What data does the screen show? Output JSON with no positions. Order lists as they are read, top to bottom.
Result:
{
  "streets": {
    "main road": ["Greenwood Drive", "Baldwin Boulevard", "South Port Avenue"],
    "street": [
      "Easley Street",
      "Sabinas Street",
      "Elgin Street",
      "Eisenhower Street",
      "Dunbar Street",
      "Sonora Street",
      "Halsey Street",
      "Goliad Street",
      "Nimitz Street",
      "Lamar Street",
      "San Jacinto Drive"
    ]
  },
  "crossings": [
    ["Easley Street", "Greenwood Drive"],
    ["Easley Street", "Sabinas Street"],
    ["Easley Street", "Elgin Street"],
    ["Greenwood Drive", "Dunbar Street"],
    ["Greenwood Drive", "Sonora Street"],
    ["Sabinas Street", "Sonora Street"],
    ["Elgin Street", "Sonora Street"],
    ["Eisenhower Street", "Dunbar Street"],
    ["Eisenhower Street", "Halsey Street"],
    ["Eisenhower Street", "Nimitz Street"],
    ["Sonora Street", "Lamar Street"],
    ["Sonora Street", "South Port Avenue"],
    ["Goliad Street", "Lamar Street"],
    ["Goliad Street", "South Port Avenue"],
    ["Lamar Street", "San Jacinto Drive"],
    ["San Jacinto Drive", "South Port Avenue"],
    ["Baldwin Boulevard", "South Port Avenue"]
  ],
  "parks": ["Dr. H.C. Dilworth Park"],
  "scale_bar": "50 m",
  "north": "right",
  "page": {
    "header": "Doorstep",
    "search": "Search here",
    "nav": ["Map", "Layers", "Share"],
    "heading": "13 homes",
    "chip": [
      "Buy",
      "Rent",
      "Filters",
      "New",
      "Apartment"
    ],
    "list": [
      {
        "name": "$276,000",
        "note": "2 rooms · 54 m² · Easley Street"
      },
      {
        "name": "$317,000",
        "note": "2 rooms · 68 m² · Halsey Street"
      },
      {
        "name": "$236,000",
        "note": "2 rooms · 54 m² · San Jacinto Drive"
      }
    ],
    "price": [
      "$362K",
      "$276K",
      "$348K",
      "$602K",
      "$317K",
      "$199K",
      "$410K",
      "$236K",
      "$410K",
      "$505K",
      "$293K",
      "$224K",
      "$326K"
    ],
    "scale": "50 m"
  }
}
...
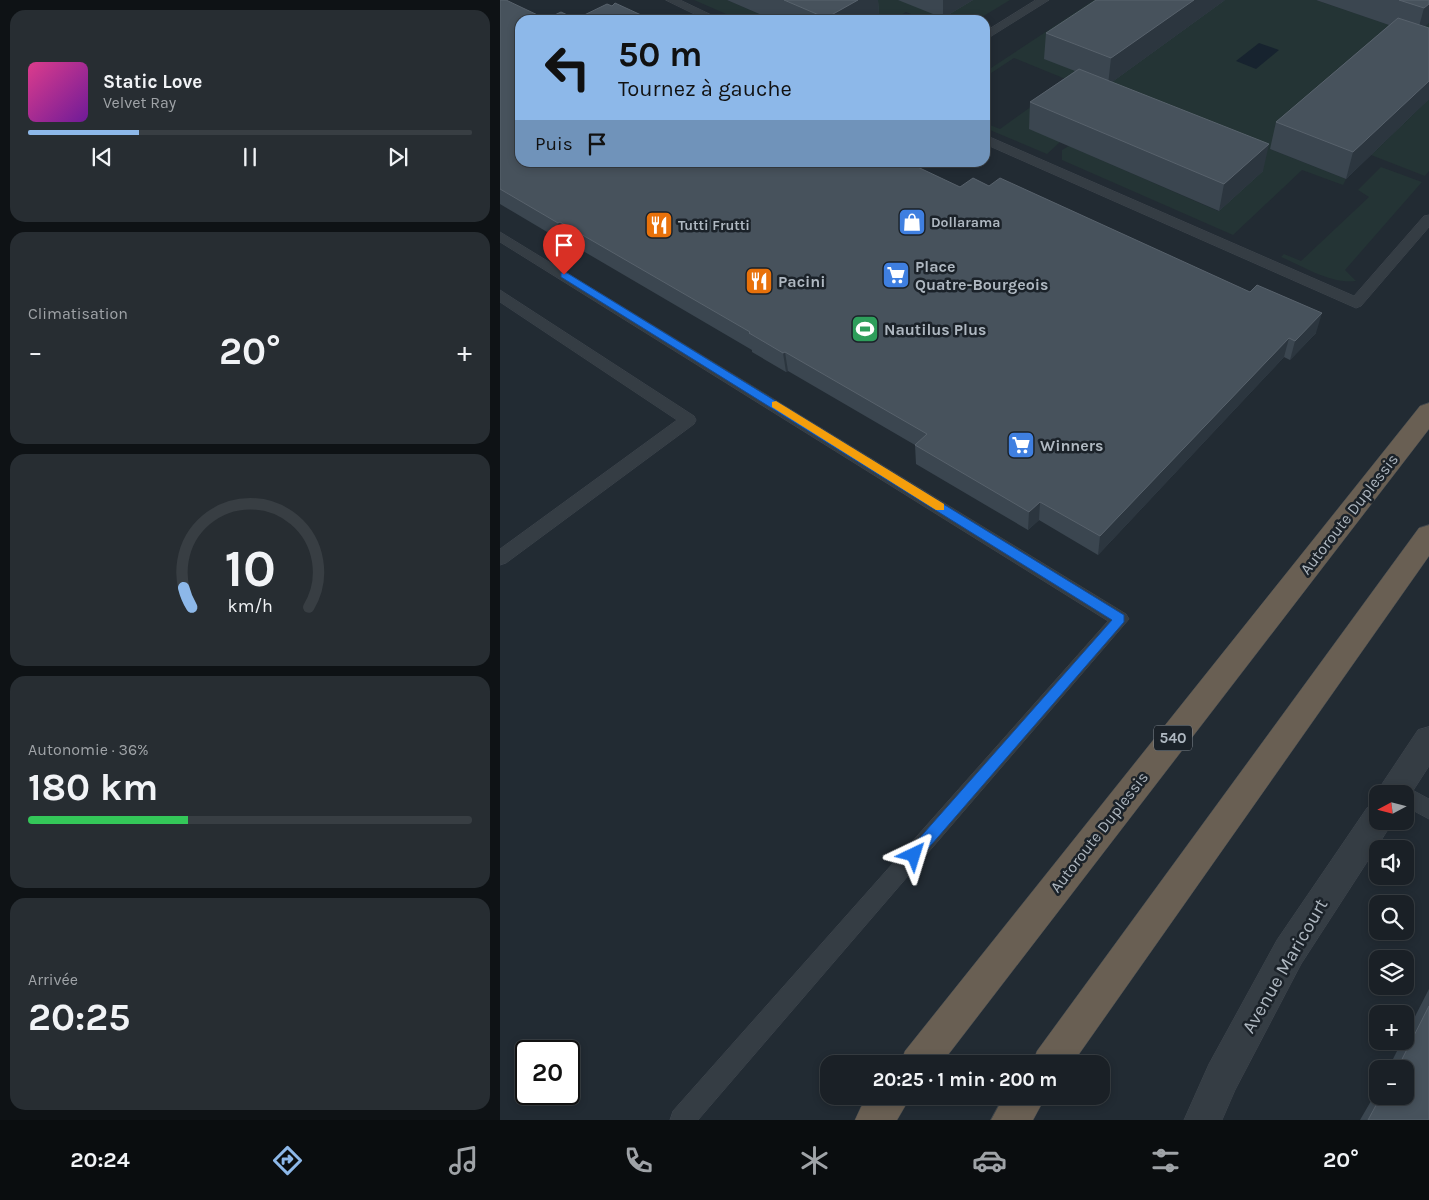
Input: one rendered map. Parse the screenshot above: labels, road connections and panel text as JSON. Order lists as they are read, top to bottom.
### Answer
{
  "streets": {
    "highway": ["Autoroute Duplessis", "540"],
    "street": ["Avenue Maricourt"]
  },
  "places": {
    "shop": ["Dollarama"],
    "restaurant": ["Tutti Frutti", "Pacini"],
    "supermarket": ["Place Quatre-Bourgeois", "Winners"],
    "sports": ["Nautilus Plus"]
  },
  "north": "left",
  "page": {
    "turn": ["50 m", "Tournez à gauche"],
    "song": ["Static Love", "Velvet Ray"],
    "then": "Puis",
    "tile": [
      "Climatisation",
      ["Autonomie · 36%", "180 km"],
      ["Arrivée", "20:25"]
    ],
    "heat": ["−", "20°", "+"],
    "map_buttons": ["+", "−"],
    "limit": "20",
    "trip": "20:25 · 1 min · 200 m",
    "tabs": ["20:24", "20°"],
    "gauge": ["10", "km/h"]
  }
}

**What is needed:**
Find every line in the records that uses the string "lists", then copy it.

**Your solution:**
What data does the screen show? Output JSON with no positions. Order lists as they are read, top to bottom.
Input: one rendered map. Parse the screenshot above: labels, road connections and panel text as JSON. Order lists as they are read, top to bottom.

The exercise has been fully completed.